How do you write ${\left( {\dfrac{1}{4}} \right)^{ - 6}} = 4096$ in logarithmic form?

Answer 1

Hint : In order to determine the value of the above question in logarithmic form ,use the definition of logarithm that the logarithm of the form ${\log _b}x = y$ is when converted into exponential form is equivalent to ${b^y} = x$ ,so compare with this form and form your answer accordingly.

Complete step-by-step answer :
We are given ${\left( {\dfrac{1}{4}} \right)^{ - 6}} = 4096$
Removing negative sign of exponent by taking the reciprocal and writing $4 = {2^2}$
${\left( {{2^2}} \right)^6} = 4096 \\\ {\left( 2 \right)^{12}} = 4096 \;$
To convert the above into logarithmic form, we must know the properties of logarithms and with the help of them we are going to rewrite our question.
Any logarithmic form ${\log _b}x = y$ when converted into equivalent exponential form results in ${b^y} = x$
So in Our question we are given ${\left( 2 \right)^{12}} = 4096$ and if compare this with ${\log _b}x = y$ we get
$b = 2 \\\ y = 12 \\\ x = 4096 \;$
Hence the logarithmic form of ${\left( 2 \right)^{12}} = 4096$ will be equivalent to ${\log _2}4096 = 12$ .
Therefore, our required answer is ${\log _2}4096 = 12$ .
So, the correct answer is “ ${\log _2}4096 = 12$ ”.
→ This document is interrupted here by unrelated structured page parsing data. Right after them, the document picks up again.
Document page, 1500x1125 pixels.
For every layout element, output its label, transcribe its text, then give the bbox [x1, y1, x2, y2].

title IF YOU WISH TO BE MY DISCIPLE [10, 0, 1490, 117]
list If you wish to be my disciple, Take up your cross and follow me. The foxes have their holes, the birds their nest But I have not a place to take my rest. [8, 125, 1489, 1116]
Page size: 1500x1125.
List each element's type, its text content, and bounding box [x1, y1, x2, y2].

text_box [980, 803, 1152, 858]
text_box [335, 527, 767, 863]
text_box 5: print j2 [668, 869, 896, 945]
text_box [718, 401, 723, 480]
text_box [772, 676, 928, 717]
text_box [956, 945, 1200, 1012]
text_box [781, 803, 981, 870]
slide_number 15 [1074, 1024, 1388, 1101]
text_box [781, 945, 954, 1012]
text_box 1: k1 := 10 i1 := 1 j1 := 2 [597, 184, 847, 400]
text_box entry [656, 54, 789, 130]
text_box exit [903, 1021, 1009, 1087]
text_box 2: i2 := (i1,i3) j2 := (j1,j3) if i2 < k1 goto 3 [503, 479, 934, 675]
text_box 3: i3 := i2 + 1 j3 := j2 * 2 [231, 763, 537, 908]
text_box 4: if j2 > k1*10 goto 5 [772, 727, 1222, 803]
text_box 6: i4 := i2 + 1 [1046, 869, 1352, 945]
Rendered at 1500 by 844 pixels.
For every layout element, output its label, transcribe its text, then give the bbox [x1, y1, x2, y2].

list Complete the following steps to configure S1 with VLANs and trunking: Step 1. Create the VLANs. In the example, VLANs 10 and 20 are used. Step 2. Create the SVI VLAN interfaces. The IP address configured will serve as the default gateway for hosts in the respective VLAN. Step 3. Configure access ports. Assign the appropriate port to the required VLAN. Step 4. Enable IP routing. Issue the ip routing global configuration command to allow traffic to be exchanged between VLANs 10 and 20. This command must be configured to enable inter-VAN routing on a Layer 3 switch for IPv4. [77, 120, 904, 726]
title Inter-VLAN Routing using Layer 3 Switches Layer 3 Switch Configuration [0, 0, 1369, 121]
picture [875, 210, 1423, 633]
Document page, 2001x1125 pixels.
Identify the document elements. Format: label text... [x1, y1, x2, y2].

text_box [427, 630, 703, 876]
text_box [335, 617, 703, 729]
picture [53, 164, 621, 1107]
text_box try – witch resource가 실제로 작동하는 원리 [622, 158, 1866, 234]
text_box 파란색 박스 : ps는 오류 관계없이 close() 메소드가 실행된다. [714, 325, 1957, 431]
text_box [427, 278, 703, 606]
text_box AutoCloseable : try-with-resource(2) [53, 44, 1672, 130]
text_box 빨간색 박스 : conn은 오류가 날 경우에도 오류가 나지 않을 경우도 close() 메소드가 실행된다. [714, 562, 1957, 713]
Note : 1. Value of the constant” e” is equal to 2.71828.
2. A logarithm is basically the reverse of a power or we can say when we calculate a logarithm of any number , we actually undo an exponentiation.
3.Any multiplication inside the logarithm can be transformed into addition of two separate logarithm values .
${\log _b}(mn) = {\log _b}(m) + {\log _b}(n)$
4. Any division inside the logarithm can be transformed into subtraction of two separate logarithm values .
${\log _b}(\dfrac{m}{n}) = {\log _b}(m) - {\log _b}(n)$
5. Any exponent value on anything inside the logarithm can be transformed and moved out of the logarithm as a multiplier and vice versa.
$n\log m = \log {m^n}$